La Guardia di Finanza sta procedendo ad un “sequestro d’iniziativa” della Mare Jonio, la nave di Mediterranea Saving Human. I militari, si apprende da fonti del Viminale, dopo esser saliti a bordo avrebbero rilevato alcune irregolarità e proprio per procedere il sequestro è stato consentito alla nave di entrare nel porto di Lampedusa. L’accusa ipotizzata nei confronti dell’equipaggio è favoreggiamento dell’immigrazione clandestina.

“Mi risulta che la nave Jonio non entrerà a Lampedusa da nave libera. Non voglio portare via il lavoro ai magistrati. Io faccio il ministro dell’Interno e garantisco la sicurezza ai cittadini”. Lo ha detto il ministro Matteo Salvini. “Mi risulta che a bordo ci siano stati gli uomini della Finanza e che abbiamo fatto i rilievi del caso – ha aggiunto Salvini – Tutto questo è stato sottoposto all’autorità giudiziaria. Aspetto la soluzione positiva di questa vicenda”.

Un “atto per tentare di fermarci”. Così Mediterranea commenta il sequestro della nave Mare Jonio sottolineando che “nessuna notifica” è stata fatta all’equipaggio e “nessuna irregolarità” è stata riscontrata dalla Gdf sulla nave. “Il Viminale annuncia il sequestro – scrive la Ong su twitter – curioso che lo faccia via stampa prima che a noi. Il sequestro è un atto per tentare di fermarci ma l’importante per noi è che le persone siano salve. l’unico crimine è far morire la gente in mare o in Libia”.

Al momento “non c’è stata alcuna notifica del sequestro” e in ogni caso, “anche in occasione del salvataggio precedente, ci hanno sequestrato la nave per alcuni giorni. Ma poi siamo tornati a fare quello per cui siamo nati, stare in quel pezzo di mare per aiutare a persone che ne hanno bisogno”. Lo dice Luca Casarini, capomissione di Mediterranea Saving Human, rispondendo al ministro dell’Interno Matteo Salvini.

“Il tweet di Salvini non l’ho visto – ha aggiunto – ma di solito non presto molta attenzione ai tweet dei leoni da tastiera, figurarsi quelli del numero uno dei leoni da tastiera. Invece bisogna guardare il sorriso di quella bambina di un anno che è stata restituita alla vita, quello sì che bisogna vederlo, con gli occhi e con il cuore. Se uno preferisce vederla morire annegata, il cuore non ce l’ha”.

Casarini ha poi ringraziato l’equipaggio di Mare Jonio, “persone straordinarie che hanno scelto di non voltarsi dall’altra parte di fronte agli orrori che abbiamo sotto gli occhi”.

“Salvini trovi un nuovo bersaglio, la sua propaganda non attacca più”. Così Pietro Bartolo, il medico di Lampedusa candidato da indipendente alle europee nelle liste del Pd-Siamo Europei commenta l’attracco a Lampedusa della Mare Jonio. “A breve inizieranno le operazioni di sbarco e naturalmente il nostro ambulatorio è pronto ad accogliere e assistere i 30 migranti a bordo – dice Bartolo – Bene ha fatto Mediterranea a non rivolgersi alla Libia, come suggerito ieri sera dal Viminale, e a dirigersi verso Lampedusa”. Anche perché, aggiunge, “il volto dell’invasore, anche stavolta, lo abbiamo visto tutti: ha appena un anno ed è viva grazie alla presenza della Ong nel Mediterraneo”.

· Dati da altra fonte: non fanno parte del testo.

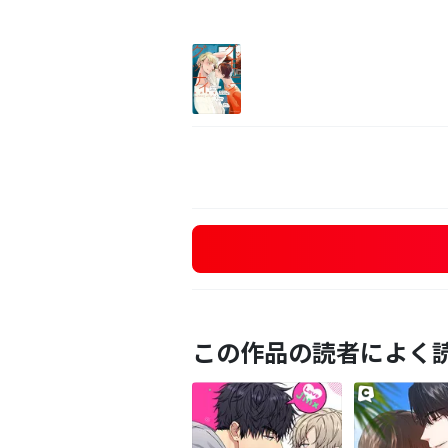
この作品の読者によく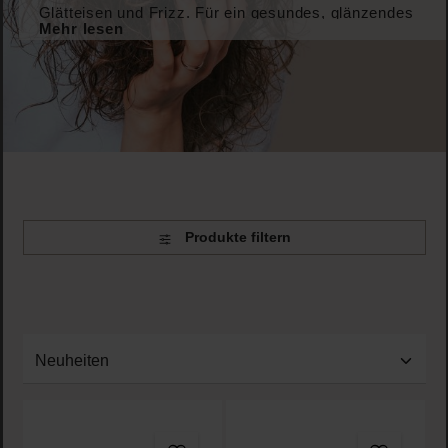
Glätteisen und Frizz. Für ein gesundes, glänzendes
Mehr lesen
Finish – Tag für Tag.
Produkte filtern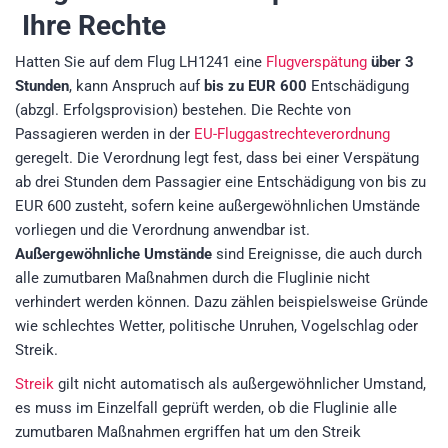
Ihre Rechte
Hatten Sie auf dem Flug LH1241 eine
Flugverspätung
über 3
Stunden
, kann Anspruch auf
bis zu EUR 600
Entschädigung
(abzgl. Erfolgsprovision)
bestehen. Die Rechte von
Passagieren werden in der
EU-Fluggastrechteverordnung
geregelt. Die Verordnung legt fest, dass bei einer Verspätung
ab drei Stunden dem Passagier eine Entschädigung von bis zu
EUR 600 zusteht, sofern keine außergewöhnlichen Umstände
vorliegen und die Verordnung anwendbar ist.
Außergewöhnliche Umstände
sind Ereignisse, die auch durch
alle zumutbaren Maßnahmen durch die Fluglinie nicht
verhindert werden können. Dazu zählen beispielsweise Gründe
wie schlechtes Wetter, politische Unruhen, Vogelschlag oder
Streik.
Streik
gilt nicht automatisch als außergewöhnlicher Umstand,
es muss im Einzelfall geprüft werden, ob die Fluglinie alle
zumutbaren Maßnahmen ergriffen hat um den Streik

“Circa la vicenda della nave Mare Jonio ci siamo sentiti con Salvini e siamo d’accordo sul sequestro, la nave era stata già diffidata, ora si faranno le verifiche”. Lo afferma il premier Giuseppe Conte, conversando con i cronisti fuori Palazzo Chigi.

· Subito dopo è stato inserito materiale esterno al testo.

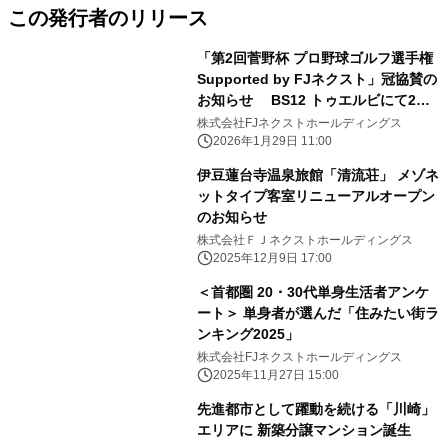
この発行者のリリース
「第2回菅野杯 プロ野球ゴルフ選手権
Supported by FJネクスト」冠協賛の
お知らせ BS12 トゥエルビにて2月1
日(日)よる7：00～放送
株式会社FJネクストホールディングス
2026年1月29日 11:00
伊豆蓮台寺温泉旅館「清流荘」 メゾネ
ットタイプ客室リニューアルオープン
のお知らせ
株式会社ＦＪネクストホールディングス
2025年12月9日 17:00
＜首都圏 20・30代単身生活者アンケ
ート＞ 単身者が選んだ「住みたい街ラ
ンキング2025」
株式会社FJネクストホールディングス
2025年11月27日 15:00
先進都市として躍動を続ける「川崎」
エリアに 新築分譲マンション誕生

Intanto è arrivata in porto ad Augusta, in provincia di Siracusa, la nave Stromboli, l’unità della Marina Militare con a bordo 36 migranti salvati ieri a 75 km dalla Libia da nave Cigala Fulgosi e poi trasferiti sulla Stromboli. La nave ha attraccato al pontile Nato, nel territorio di Melilli, e sono cominciate le procedure d’identificazione dei migranti.

“Le decisioni che sono state prese come sempre sono di tutto il governo. La cosa positiva è che questa nave è stata sequestrata un’altra volta, spero che si arrenda e smetta di girare nel Mediterraneo, facendo una serie di azioni che evidentemente hanno qualcosa che non va”. Così il vice premier Luigi Di Maio.

Sulla Mare Jonio, Di Maio ha aggiunto: “Sono veramente contento che siano sbarcati, soprattutto perché c’erano due donne incinte e una bambina di un anno”.